TO-DO ITEM> Count the lines in the entries below that contain the word "client", and reply with the number alone.
RECORD EXTRACTS START
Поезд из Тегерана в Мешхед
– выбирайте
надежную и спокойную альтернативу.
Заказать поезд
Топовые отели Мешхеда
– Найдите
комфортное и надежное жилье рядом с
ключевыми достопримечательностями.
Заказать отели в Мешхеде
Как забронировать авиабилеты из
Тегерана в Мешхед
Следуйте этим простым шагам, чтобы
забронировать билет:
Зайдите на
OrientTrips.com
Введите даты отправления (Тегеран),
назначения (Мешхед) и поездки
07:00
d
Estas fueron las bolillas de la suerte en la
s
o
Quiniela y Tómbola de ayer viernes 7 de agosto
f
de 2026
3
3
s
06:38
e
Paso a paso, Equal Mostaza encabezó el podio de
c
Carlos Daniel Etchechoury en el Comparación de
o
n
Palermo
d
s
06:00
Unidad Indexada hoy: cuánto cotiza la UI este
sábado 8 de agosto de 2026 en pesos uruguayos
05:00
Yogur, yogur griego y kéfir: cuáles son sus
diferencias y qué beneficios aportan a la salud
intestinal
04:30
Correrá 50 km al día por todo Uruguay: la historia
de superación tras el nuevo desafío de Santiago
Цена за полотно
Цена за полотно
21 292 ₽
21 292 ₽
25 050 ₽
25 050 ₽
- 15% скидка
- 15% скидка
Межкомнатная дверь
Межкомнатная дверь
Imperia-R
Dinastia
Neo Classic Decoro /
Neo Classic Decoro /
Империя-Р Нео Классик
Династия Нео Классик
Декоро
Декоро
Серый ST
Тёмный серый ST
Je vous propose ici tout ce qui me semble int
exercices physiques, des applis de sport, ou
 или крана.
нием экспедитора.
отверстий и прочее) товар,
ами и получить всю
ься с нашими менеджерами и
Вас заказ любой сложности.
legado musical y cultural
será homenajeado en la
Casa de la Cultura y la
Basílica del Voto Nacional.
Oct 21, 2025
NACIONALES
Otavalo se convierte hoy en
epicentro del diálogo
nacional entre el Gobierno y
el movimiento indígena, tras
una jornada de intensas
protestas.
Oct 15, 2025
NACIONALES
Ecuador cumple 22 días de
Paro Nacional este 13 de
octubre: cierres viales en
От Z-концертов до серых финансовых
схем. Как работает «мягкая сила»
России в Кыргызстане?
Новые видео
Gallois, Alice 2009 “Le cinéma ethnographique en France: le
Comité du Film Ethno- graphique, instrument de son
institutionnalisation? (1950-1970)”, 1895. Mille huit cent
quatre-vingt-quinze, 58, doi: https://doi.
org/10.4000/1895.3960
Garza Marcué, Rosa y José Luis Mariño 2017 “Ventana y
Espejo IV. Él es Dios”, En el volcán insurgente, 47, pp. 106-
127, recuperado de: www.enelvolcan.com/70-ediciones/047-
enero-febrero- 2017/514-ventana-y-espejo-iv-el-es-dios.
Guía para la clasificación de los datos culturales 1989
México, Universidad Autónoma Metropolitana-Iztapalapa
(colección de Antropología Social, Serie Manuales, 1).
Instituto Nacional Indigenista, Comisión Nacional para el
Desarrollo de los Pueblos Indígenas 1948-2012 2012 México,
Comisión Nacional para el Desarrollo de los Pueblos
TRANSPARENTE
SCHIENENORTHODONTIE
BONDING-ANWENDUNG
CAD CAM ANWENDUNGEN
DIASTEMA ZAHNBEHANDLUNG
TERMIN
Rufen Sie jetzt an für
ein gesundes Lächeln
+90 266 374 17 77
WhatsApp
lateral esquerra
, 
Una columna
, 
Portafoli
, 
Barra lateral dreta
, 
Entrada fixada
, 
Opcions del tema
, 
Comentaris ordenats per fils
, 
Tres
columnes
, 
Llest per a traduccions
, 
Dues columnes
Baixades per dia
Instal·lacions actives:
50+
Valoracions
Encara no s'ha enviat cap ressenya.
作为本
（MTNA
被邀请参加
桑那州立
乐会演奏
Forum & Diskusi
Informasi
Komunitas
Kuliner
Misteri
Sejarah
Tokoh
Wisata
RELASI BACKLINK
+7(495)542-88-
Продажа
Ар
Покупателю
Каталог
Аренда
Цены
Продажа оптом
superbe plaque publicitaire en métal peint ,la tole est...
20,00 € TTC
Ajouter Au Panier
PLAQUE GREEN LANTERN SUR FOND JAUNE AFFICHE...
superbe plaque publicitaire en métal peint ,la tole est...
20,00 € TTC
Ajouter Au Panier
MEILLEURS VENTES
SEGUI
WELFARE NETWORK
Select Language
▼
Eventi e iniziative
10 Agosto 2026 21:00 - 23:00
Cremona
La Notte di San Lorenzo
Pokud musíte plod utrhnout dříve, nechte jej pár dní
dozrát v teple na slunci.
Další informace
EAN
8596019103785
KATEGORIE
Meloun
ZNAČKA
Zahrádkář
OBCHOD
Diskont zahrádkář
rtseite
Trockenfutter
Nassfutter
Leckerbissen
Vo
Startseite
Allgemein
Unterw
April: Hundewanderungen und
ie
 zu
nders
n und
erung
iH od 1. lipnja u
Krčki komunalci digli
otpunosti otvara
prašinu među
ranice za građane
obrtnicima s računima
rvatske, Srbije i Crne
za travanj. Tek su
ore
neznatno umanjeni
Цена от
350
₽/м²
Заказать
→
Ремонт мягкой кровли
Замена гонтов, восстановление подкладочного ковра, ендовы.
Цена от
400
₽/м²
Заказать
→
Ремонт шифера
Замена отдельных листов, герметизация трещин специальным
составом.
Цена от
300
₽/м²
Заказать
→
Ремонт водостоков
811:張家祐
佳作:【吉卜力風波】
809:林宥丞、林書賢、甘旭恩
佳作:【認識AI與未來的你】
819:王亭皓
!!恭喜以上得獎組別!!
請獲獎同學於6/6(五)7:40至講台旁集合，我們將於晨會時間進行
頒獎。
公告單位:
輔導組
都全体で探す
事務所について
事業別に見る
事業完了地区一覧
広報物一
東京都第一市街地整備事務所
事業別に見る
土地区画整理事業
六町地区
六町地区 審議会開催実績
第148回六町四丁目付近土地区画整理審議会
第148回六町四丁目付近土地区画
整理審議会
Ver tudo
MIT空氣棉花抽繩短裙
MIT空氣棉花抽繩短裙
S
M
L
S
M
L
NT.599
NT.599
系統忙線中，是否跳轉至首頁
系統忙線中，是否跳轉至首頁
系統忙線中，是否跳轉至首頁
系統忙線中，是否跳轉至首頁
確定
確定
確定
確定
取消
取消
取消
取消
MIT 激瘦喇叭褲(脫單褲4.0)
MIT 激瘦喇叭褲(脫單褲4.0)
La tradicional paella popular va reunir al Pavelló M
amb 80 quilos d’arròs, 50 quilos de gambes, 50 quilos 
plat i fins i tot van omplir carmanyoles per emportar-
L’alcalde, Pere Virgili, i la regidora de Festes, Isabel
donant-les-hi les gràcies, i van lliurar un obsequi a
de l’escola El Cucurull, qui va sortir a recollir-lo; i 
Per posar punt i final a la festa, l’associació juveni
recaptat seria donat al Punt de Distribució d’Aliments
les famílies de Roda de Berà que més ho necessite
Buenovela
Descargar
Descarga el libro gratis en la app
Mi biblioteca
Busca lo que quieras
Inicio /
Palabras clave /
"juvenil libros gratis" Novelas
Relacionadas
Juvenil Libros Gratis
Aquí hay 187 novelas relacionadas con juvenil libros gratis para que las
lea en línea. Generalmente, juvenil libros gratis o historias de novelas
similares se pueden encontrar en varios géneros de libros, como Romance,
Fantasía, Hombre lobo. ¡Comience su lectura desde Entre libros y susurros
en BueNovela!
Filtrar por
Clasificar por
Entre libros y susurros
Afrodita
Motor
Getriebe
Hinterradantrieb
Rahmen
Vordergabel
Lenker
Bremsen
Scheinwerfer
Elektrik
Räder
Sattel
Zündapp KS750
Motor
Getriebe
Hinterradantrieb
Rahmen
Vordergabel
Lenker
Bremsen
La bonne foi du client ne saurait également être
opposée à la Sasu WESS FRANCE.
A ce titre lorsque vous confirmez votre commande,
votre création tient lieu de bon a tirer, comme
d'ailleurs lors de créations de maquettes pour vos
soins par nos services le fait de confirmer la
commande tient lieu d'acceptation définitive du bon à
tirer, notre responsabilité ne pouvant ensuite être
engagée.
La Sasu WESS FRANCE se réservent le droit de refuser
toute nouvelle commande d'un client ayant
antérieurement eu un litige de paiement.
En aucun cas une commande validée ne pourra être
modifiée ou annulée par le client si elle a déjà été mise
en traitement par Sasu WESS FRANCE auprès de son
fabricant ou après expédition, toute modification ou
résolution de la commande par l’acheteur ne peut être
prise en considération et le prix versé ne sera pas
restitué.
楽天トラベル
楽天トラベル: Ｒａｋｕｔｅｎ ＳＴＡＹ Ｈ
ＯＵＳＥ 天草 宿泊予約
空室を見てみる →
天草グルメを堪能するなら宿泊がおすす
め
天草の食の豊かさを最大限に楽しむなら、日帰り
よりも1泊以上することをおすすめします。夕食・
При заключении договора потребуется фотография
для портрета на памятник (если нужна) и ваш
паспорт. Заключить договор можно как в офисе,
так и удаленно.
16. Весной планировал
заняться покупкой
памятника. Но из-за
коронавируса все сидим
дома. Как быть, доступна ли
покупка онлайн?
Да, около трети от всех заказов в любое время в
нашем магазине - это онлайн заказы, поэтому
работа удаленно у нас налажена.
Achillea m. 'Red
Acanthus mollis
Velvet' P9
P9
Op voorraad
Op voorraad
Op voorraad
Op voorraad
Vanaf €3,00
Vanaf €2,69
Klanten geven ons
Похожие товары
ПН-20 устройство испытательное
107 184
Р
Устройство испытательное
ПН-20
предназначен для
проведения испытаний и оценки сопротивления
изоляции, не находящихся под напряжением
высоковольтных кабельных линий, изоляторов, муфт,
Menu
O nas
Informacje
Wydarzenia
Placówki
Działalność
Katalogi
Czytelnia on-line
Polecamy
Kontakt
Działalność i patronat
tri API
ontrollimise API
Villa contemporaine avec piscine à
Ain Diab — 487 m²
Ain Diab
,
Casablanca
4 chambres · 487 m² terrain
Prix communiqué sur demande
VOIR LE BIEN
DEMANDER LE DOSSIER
RECORD EXTRACTS END
FINISHED TASK> 3